Bill Ackman’s Pershing Square Capital Management is taking steps to soften the tax blow for some of its investors already reeling from huge losses this year. Last Thursday the activist hedge fund firm disclosed that it had sold nearly 2.3 million shares of chemicals producer Platform Specialty Products Corp., leaving it with about 40.45 million, or 14.5 percent of the total outstanding.

In a regulatory filing, New York–based Pershing Square said it sold “high-cost-basis shares” for two onshore partnerships that have U.S.-taxable investors so the funds could generate a tax loss for their investors. Pershing Square International and Pershing Square Holdings, the firm’s two offshore funds, didn’t sell any Platform Specialty shares. PSI was off 16.7 percent for the year through November 6, while publicly traded PSH was down 20.7 percent year-to-date as of November 8.

___

Boaz Weinstein’s $1.1 billion–plus Saba Capital Offshore Fund surged about 3.90 percent in October, boosting its gains for the year to 10.80 percent, according to the HSBC Holdings hedge fund database. We noted earlier that New York–based Saba Capital Management has been making sizable bets on closed-end mutual funds.

___

Barington Partners, the activist hedge fund managed by James Mitarotonda’s Barington Capital Group, was down roughly 0.60 percent last month. That drop left the New York outfit, which manages about $150 million, with a gain of 12.45 percent so far this year.

Sponsored

___

Société Générale Prime Services reported that its flagship SG CTA Index posted a 2.60 percent loss in October, its second consecutive down month. As a result, the index has fallen 1.68 percent for the year. The SG Short Term Traders Index lost 2.15 percent in October and is now off 1.57 percent year-to-date; the SG Trend Index fell 3.87 percent last month, extending its loss for the year to 5.61 percent.

The SG Trend Indicator index fared even worse: After dropping nearly 5 percent in October, it’s down 7.69 percent for 2016. “Losses in the Trend Indicator stemmed from the commodity and bond sectors,” Société Générale pointed out in its announcement. “Specifically these losses were predominantly driven by short positions in precious metals and long positions in energy, as well as long European government bond positions.” Currencies were the only sector to contribute positive trend-following returns, SocGen added, mostly thanks to a strong U.S. dollar versus the British pound and the euro.

___

Asian hedge funds enjoyed strong gains in the third quarter. The HFRI Emerging Markets: China Index jumped 7.5 percent, putting it slightly in the black for 2016, according to Hedge Fund Research.
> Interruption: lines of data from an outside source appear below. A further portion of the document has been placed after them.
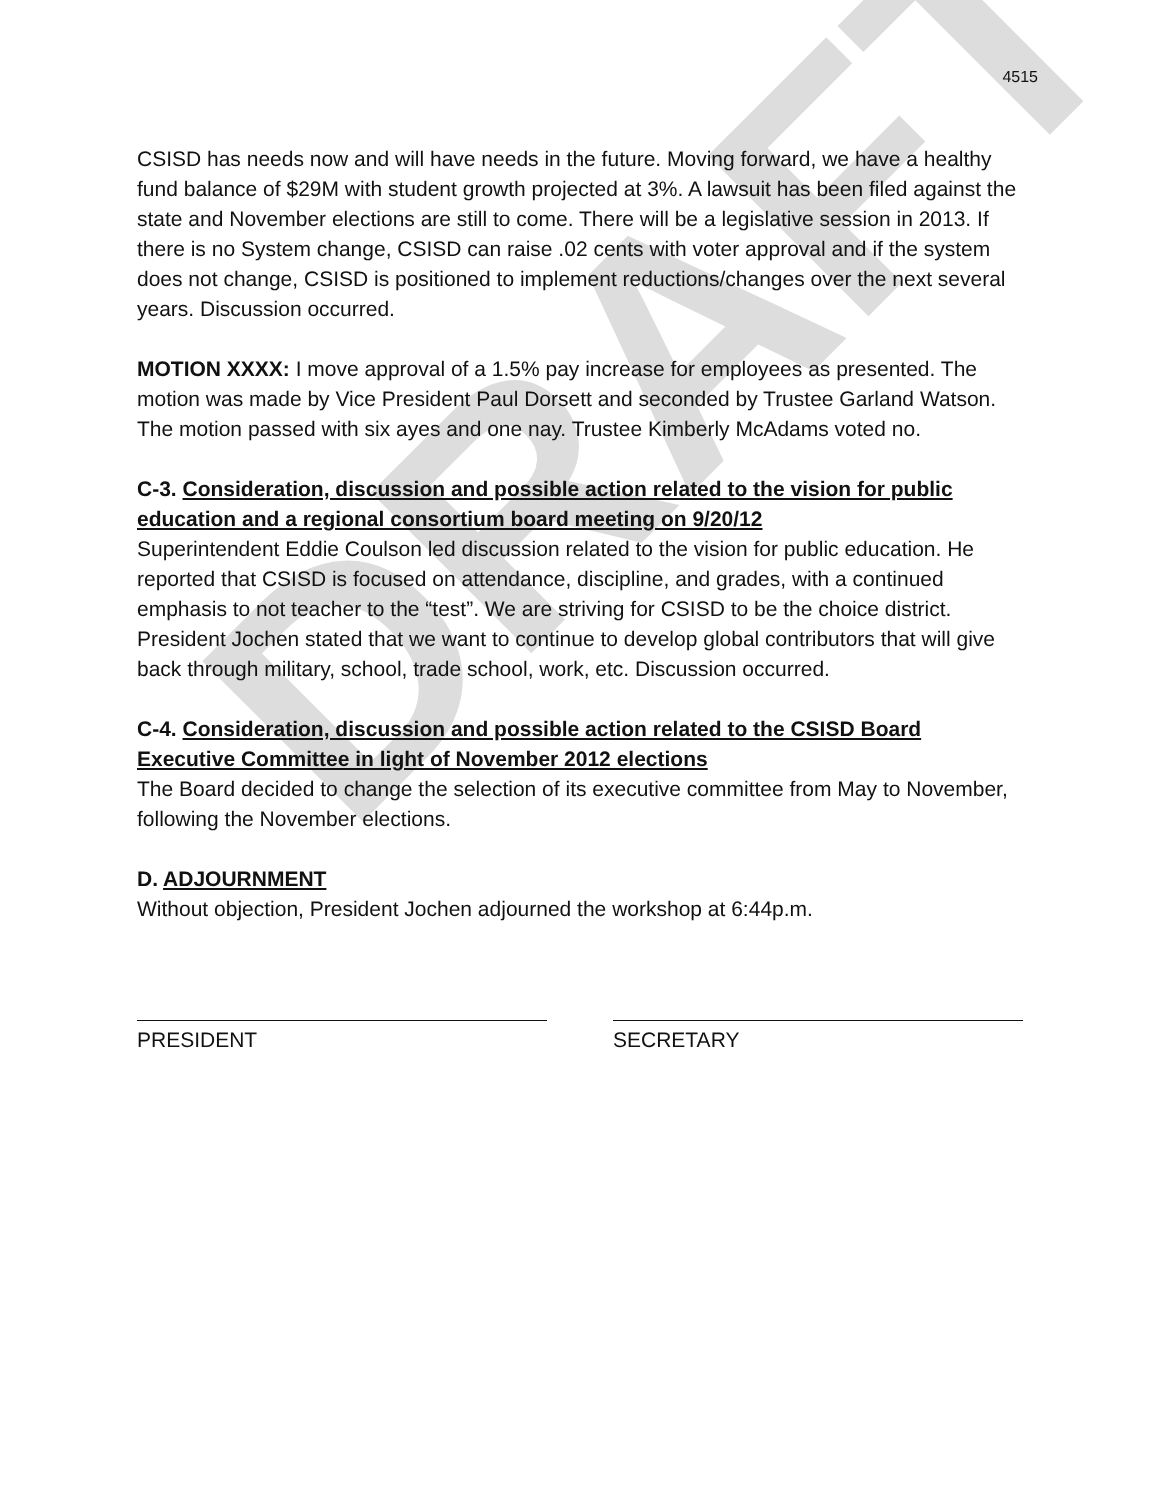DRAFT
4515
CSISD has needs now and will have needs in the future. Moving forward, we have a healthy fund balance of $29M with student growth projected at 3%. A lawsuit has been filed against the state and November elections are still to come. There will be a legislative session in 2013. If there is no System change, CSISD can raise .02 cents with voter approval and if the system does not change, CSISD is positioned to implement reductions/changes over the next several years. Discussion occurred.
MOTION XXXX: I move approval of a 1.5% pay increase for employees as presented. The motion was made by Vice President Paul Dorsett and seconded by Trustee Garland Watson. The motion passed with six ayes and one nay. Trustee Kimberly McAdams voted no.
C-3. Consideration, discussion and possible action related to the vision for public education and a regional consortium board meeting on 9/20/12
Superintendent Eddie Coulson led discussion related to the vision for public education. He reported that CSISD is focused on attendance, discipline, and grades, with a continued emphasis to not teacher to the “test”. We are striving for CSISD to be the choice district. President Jochen stated that we want to continue to develop global contributors that will give back through military, school, trade school, work, etc. Discussion occurred.
C-4. Consideration, discussion and possible action related to the CSISD Board Executive Committee in light of November 2012 elections
The Board decided to change the selection of its executive committee from May to November, following the November elections.
D. ADJOURNMENT
Without objection, President Jochen adjourned the workshop at 6:44p.m.
PRESIDENT SECRETARY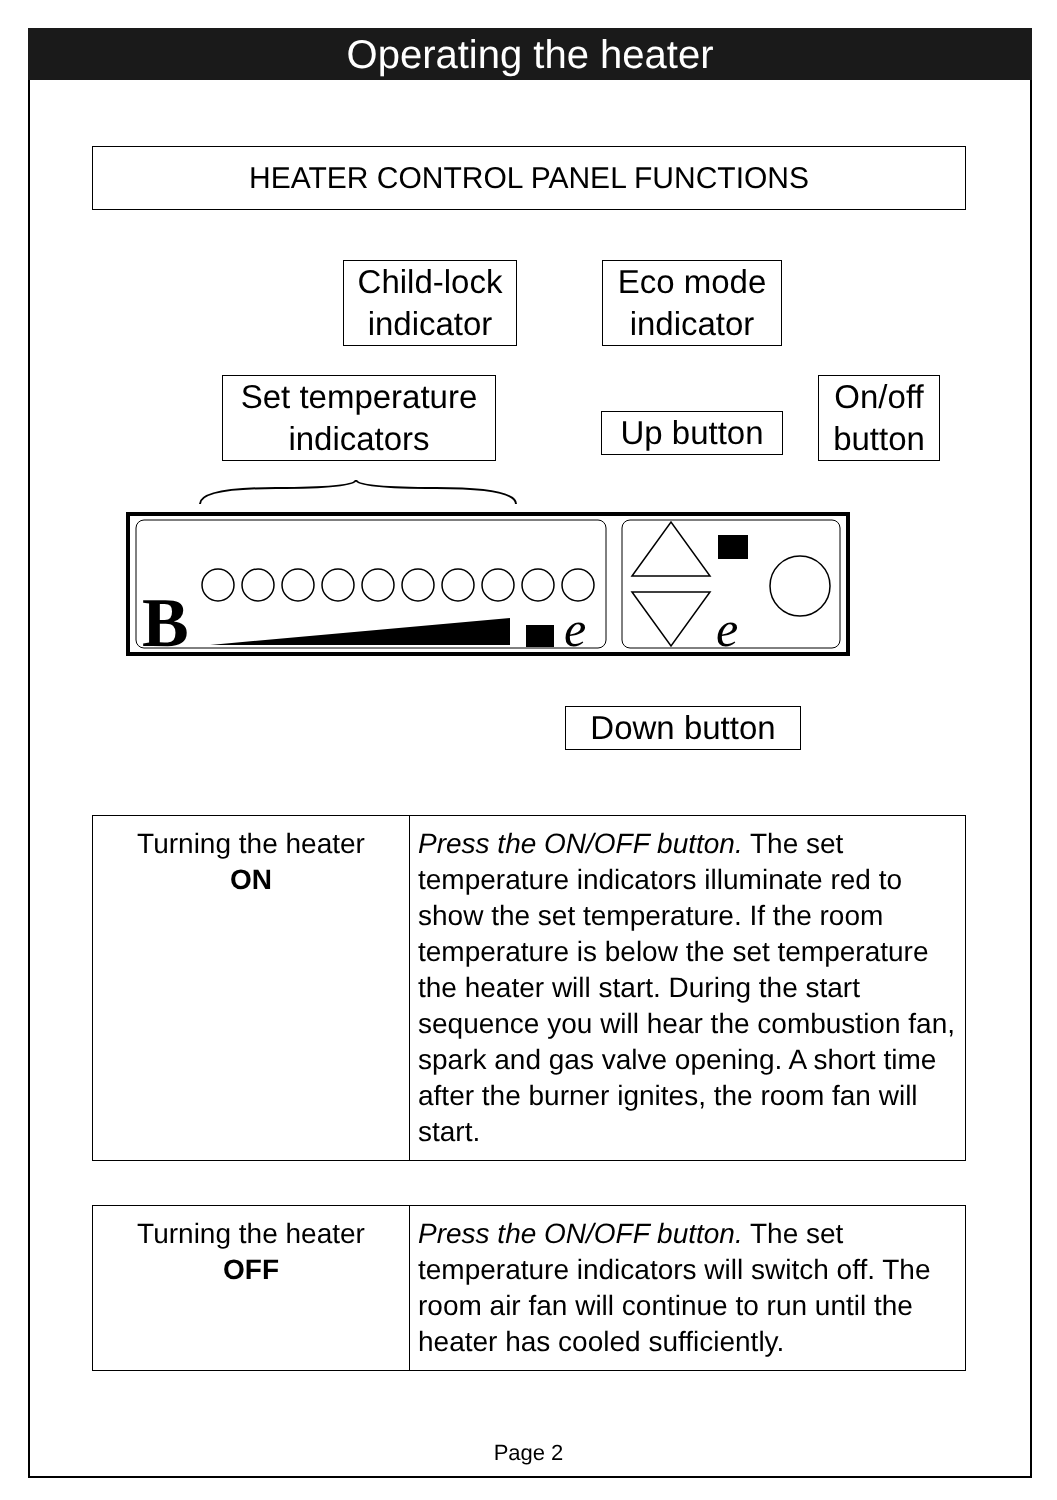Operating the heater
HEATER CONTROL PANEL FUNCTIONS
Child-lock
indicator
Eco mode
indicator
Set temperature
indicators
Up button
On/off
button
B
e
e
Down button
| Turning the heater ON | Press the ON/OFF button. The set temperature indicators illuminate red to show the set temperature. If the room temperature is below the set temperature the heater will start. During the start sequence you will hear the combustion fan, spark and gas valve opening. A short time after the burner ignites, the room fan will start. |
| Turning the heater OFF | Press the ON/OFF button. The set temperature indicators will switch off. The room air fan will continue to run until the heater has cooled sufficiently. |
Page 2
The HFRI Emerging Markets: Asia-ex Japan Index rose 6.7 percent and is now up between 4 percent and 5 percent for the year.

___

Seth Klarman’s Baupost Group liquidated its stake in ChipMOS TECHNOLOGIES (Bermuda) as of October 31. The Boston-based hedge fund firm had owned 3.75 million shares of the semiconductor testing and assembly services provider at the end of the second quarter.

Baupost also slashed its position in Kindred Biosciences by more than two thirds, to about 965,000 shares, or 4.85 percent of the total outstanding. At the end of the second quarter it had held 3 million shares of the development-stage biopharmaceutical company.

___

In its recently issued quarterly report, private equity giant Carlyle Group said that $400 million invested in petroleum commodities by one of its hedge funds and certain structured finance vehicles managed by a Carlyle affiliate was “misappropriated by third parties outside the U.S.” The loss is related to a Moroccan oil refinery deal, the Wall Street Journal reported last week, citing people familiar with the matter. The plan was for the hedge fund, Vermillion, to get a cut of revenue from Société Anonyme Marocaine de l’Industrie du Raffinage, but Moroccan authorities seized the facility last year after it suffered financial woes. This year the refinery was put into liquidation, according to the Journal.